I was usning the following architecture for training my model:
class ConvNet(nn.Module):
def __init__(self):
super(ConvNet, self).__init__()
self.conv1 = nn.Conv2d(9, 27, kernel_size=3, stride=2, padding=0)
self.conv2 = nn.Conv2d(27, 54, kernel_size=5, stride=1, padding=0)
self.conv3 = nn.Conv2d(54, 64, kernel_size=6, stride=1, padding=1)
self.pool1 = nn.MaxPool2d((2,2))
self.conv4 = nn.Conv2d(64, 128, kernel_size=3,stride=1,padding=1)
self.conv5 = nn.Conv2d(128, 128, kernel_size=5,stride=2,padding=0)
self.pool2 = nn.MaxPool2d((2,2))
self.conv6 = nn.Conv2d(128, 64, kernel_size=3,stride=1,padding=0)
self.flat = nn.Flatten()
self.fc1 = nn.Linear(8704,512)
self.fc2 = nn.Linear(512,4)
def forward(self,x):
x = F.relu(self.conv1(x))
x = F.relu(self.conv2(x))
x = F.relu(self.conv3(x))
x = self.pool1(x)
x = F.relu(self.conv4(x))
x = F.relu(self.conv5(x))
x = self.pool2(x)
x = F.relu(self.conv6(x))
x = self.flat(x)
x = F.relu(self.fc1(x))
x = self.fc2(x)
return x
and was getting the following output on test set after training:
This is not a good prediction, since all the values are same.
But as soon as I use sequential class, with same architecture:
model = torch.nn.Sequential(
torch.nn.Conv2d(9, 27, kernel_size=3, stride=2, padding=0),
torch.nn.ReLU(),
torch.nn.Conv2d(27, 54, kernel_size=5, stride=1, padding=0),
torch.nn.ReLU(),
torch.nn.MaxPool2d(2, 2),
torch.nn.Conv2d(54, 64, kernel_size=6, stride=1, padding=1),
torch.nn.ReLU(),
torch.nn.Conv2d(64, 128, kernel_size=3, stride=1, padding=1),
torch.nn.ReLU(),
torch.nn.MaxPool2d(2, 2),
torch.nn.Conv2d(128, 128, kernel_size=3, stride=2, padding=0),
torch.nn.ReLU(),
torch.nn.Conv2d(128, 128, kernel_size=3, stride=2, padding=0),
torch.nn.ReLU(),
torch.nn.MaxPool2d(2, 2),
torch.nn.Flatten(),
torch.nn.Linear(1024,512),
torch.nn.ReLU(),
torch.nn.Linear(512,4),
).to(device)
the output on test set after training:
[[3.2822053 1.3632872 2.3443744 0.00434288]]

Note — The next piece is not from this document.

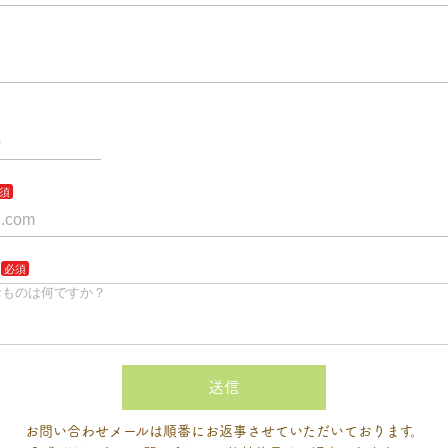
送信
お問い合わせメールは順番にお返事させていただいております。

[[ 2.5153766 0.00517752 -0.07172447 -0.04718025]]
[[ 7.12903 0.08480635 2.745857 -0.22266215]]
[[ 5.4862814 0.20487629 2.6381128 -0.03355677]]

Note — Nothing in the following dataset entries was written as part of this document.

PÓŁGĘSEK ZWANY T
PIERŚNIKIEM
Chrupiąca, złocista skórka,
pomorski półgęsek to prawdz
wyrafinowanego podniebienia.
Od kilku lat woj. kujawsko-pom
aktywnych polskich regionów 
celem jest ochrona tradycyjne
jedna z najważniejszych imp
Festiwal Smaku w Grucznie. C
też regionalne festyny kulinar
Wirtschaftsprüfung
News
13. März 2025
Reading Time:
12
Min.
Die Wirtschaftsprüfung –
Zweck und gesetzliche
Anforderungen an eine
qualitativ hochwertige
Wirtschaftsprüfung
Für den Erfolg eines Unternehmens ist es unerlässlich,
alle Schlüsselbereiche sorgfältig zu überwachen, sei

[[0.766669 1.0363022 0.2687085 1.1925063]]
[[ 2.292058 0.2214803 2.2952085 -0.1321438]]
[[ 2.5587654 2.8598957 0.08964756 -0.16361943]]
[[ 1.3778323 -0.03345449 2.2093198 -0.11323967]]
[[ 2.2494226e+00 3.7341796e-02 -1.9486643e-02 -2.0913649e-03]]
[[-0.2568683 -0.16061799 0.03884238 2.7568922 ]]
[[ 2.6535883 0.06700002 0.12966754 -0.04277533]]
[[ 1.8448929 0.02760721 0.17743263 -0.07103067]]
I am not able to understand why this is happening since there shouldn’t be any difference between these two methods. I have tried with different architecture as well but the Sequential class was able to perform well on my training dataset while the conventional method was always just messing up.